Figure 6.12 is certainly impressive, and so are the details of listing 6.5—but remember that most graphs (and commands) are much, much simpler! More important is the question of whether figure 6.12 succeeds in its visualization task. Here are some things to think about:

• The graph packs a lot of information into a relatively compact space. The middle section is shared by three totally different quantities, but because they’re represented using different visual cues (lines, symbols, and filled regions), their interference is reduced. The amount of information encoded in the different symbols used to represent pressure readings seems too high: I find it difficult to get an intuitive sense of the behavior of the air pressure from this graph.
• The dew point is represented particularly well, I think. The absolute value of the dew point is less relevant than its distance from the temperature, and it’s precisely this distance that is emphasized by the vertical error lines. The continuous lines used for the ambient temperature highlight the actual values.
• For the visibility data, I wanted to stress the reduction in visibility, represented by the grey bars intruding from above, possibly leaving only a small, unobscured visible region at the bottom of the graph. Although good in concept, I don’t think this idea works well in practice: drawing the visual range with lines would have been clearer.
• Both the wind and the cloud cover visualizations represent their underlying data intuitively: you can, literally, see which way the wind blows. It would have been weird to use with lines to indicate the wind direction.
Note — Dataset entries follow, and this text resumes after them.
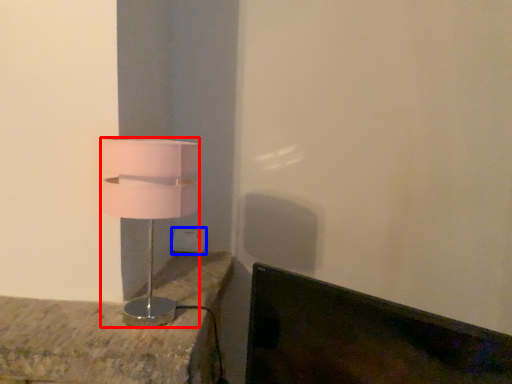
Question: Which object appears closest to the camera in this image, lamp (highlighted by a red box) or electric outlet (highlighted by a blue box)?

Choices:
 (A) lamp
 (B) electric outlet

Answer: (A)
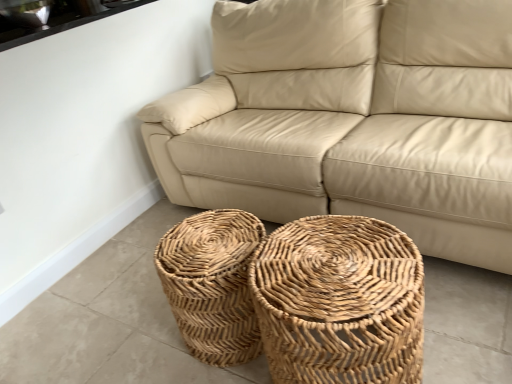
Identify the location of empty space that is ontop of natural woven basket at center, the 1th basket viewed from the right (from a real-world perspective). (334, 263).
Nevertheless, the visualization of the wind speed and direction has a couple of problems: although you have a relative sense of the wind speed, there’s no indication of its numerical range—if you’re trying to land a plane, that matters a lot! And if the wind speed is high and the direction is variable, the arrows will have a tendency to obscure each other. (That this isn’t an issue here is solely a consequence of this particular data set.)
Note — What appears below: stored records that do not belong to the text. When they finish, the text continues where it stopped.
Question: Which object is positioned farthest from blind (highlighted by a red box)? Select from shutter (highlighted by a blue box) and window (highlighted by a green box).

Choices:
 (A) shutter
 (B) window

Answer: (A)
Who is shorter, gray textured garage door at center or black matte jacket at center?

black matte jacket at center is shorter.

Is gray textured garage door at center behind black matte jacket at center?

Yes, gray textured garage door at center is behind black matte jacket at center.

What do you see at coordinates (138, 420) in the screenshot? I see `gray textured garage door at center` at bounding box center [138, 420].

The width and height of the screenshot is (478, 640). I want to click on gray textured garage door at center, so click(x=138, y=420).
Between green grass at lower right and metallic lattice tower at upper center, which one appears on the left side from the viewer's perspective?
• One last problem: although the example uses good numerical tic marks for the temperature and dew-point values, things are less clear for the visibility and pressure readings. A single axis isn’t enough to represent quantities that have such totally different numerical ranges.

6.5. Other styles

The styles discussed in this chapter are all very general: they can be used to represent all sorts of data in a variety of situations. In addition to these general-purpose styles, gnuplot offers further possibilities for special applications:

• Appendix E explains boxplots (to represent point distributions), histograms (for counting statistics), and parallel coordinates (a particular kind of multivariate technique).
• Appendix C and appendix D introduce surface and contour plots, as well as false-color plots and heatmaps. All of these methods apply to cases where you’d like to represent how one dependent quantity depends on two independent variables.
• Appendix F introduces some special plot types for non-Cartesian coordinates.

6.6. Summary

This chapter is like an illustrated catalog: it demonstrates all of gnuplot’s major plot styles by way of example. As such, I’m not disappointed if you didn’t read the chapter from start to finish: it’s fine to look at the figures until you find one that does what you need and then read the accompanying section.

The only part of this chapter that you should have read, even on a first pass, is section 6.2, because it explains how styles are chosen and how you can customize them to meet your needs. This is fundamental material that you’ll need basically every time you use gnuplot.

Everything in this chapter exists to visualize data. In contrast, chapter 7 looks at things you may want to put on a plot in addition to the data: labels, arrows, and other decorations.